As regards staffing levels, there is a huge expansion in the work of the registry office and it is rapidlyincreasing. The correct way to examine its efficiency is in terms of the unit cost of its operations. There is a 3 per cent annual reduction in that which it has been meeting. That is a satisfactory situation. In fact, there is a 40 per cent increase in its workload, which shows that it is doing a good job in improving its performance.
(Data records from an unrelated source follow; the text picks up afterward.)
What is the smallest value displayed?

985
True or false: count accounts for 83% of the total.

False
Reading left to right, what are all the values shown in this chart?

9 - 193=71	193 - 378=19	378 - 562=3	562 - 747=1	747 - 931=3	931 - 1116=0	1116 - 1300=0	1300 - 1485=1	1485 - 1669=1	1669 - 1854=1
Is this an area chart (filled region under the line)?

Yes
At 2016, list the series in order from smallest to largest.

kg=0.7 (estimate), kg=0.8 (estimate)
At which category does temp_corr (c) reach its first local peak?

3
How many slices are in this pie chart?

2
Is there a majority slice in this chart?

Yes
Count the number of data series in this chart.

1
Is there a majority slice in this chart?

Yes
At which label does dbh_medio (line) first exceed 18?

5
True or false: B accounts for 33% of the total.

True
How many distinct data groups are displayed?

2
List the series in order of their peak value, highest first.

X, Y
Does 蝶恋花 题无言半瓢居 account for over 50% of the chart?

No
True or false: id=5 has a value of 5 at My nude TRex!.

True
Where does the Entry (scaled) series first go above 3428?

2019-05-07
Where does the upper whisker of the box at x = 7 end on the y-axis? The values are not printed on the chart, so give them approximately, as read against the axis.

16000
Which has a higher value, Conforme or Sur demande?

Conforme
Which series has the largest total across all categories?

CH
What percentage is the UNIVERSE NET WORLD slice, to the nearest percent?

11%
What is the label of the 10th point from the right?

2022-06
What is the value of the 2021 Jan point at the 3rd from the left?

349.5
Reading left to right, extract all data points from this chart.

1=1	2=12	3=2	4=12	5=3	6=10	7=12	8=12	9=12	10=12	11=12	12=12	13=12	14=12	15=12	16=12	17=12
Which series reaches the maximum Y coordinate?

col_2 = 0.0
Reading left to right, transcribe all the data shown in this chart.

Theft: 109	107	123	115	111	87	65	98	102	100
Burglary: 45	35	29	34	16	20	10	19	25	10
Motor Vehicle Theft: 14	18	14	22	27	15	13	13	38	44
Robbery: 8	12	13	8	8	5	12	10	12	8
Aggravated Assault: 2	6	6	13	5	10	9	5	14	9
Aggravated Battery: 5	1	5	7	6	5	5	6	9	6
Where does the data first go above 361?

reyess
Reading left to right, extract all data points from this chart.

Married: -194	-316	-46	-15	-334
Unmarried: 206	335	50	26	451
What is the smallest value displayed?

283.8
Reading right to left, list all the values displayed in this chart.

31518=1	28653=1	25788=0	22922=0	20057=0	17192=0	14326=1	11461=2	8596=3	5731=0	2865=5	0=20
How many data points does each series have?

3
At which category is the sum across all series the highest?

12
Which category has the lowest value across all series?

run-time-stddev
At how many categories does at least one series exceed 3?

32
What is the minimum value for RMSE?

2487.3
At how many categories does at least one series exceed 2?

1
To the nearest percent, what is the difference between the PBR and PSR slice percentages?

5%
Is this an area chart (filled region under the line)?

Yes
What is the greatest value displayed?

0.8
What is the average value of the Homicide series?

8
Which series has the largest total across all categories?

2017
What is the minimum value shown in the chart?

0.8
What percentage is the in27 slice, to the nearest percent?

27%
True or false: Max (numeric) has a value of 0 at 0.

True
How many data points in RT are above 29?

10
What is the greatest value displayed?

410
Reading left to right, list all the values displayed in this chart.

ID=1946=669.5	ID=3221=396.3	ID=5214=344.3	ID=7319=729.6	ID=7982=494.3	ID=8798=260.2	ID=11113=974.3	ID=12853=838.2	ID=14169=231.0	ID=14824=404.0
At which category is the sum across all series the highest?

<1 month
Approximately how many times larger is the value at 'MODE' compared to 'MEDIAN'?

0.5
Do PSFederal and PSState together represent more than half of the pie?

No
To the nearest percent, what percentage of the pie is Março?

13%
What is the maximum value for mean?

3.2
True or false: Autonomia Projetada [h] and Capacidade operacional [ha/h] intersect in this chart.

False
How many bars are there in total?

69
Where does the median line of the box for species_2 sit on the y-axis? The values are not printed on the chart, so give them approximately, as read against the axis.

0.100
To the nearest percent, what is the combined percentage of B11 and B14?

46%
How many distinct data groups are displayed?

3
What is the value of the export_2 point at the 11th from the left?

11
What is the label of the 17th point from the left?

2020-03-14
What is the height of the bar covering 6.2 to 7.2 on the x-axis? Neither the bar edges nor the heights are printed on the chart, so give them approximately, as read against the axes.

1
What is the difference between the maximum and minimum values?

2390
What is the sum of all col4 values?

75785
Finally, perhaps I may draw particular attention to Companies House's commitment to developing services which are efficient, economical and of high quality. The agency puts a good deal of effort into trying to establish the needs of its customers and uses such consultation and interaction with its customers as a basis for driving forward its evolving service offer. It aims to use the possibilities afforded by modern technology to create an environment for easier access for companies and individuals, whether they are delivering or obtaining information. It is that dedicated focus on customers which has led to Companies House being one of the few public sector organisations to be awarded the "Chartermark" on three consecutive occasions. It has also allowed Companies House to garner three significant awards in the wider business community for its on-line information service, Companies House Direct, in the course of the year 2000. I commend these regulations to the House.

On Question, Motion agreed to.

Open-Ended Investment Companies (Investment Companies with Variable Capital) (Fees) (Amendment) Regulations 2000

9.35 p.m.

Lord Sainsbury of Turville: My Lords, I spoke to both sets of regulations at the same time. I beg to move.

Moved, That the regulations laid before the House on 19th December be approved [3rd Report from the Joint Committee].--(Lord Sainsbury of Turville.)

On Question, Motion agreed to.

        House adjourned at twenty-five minutes before ten o'clock.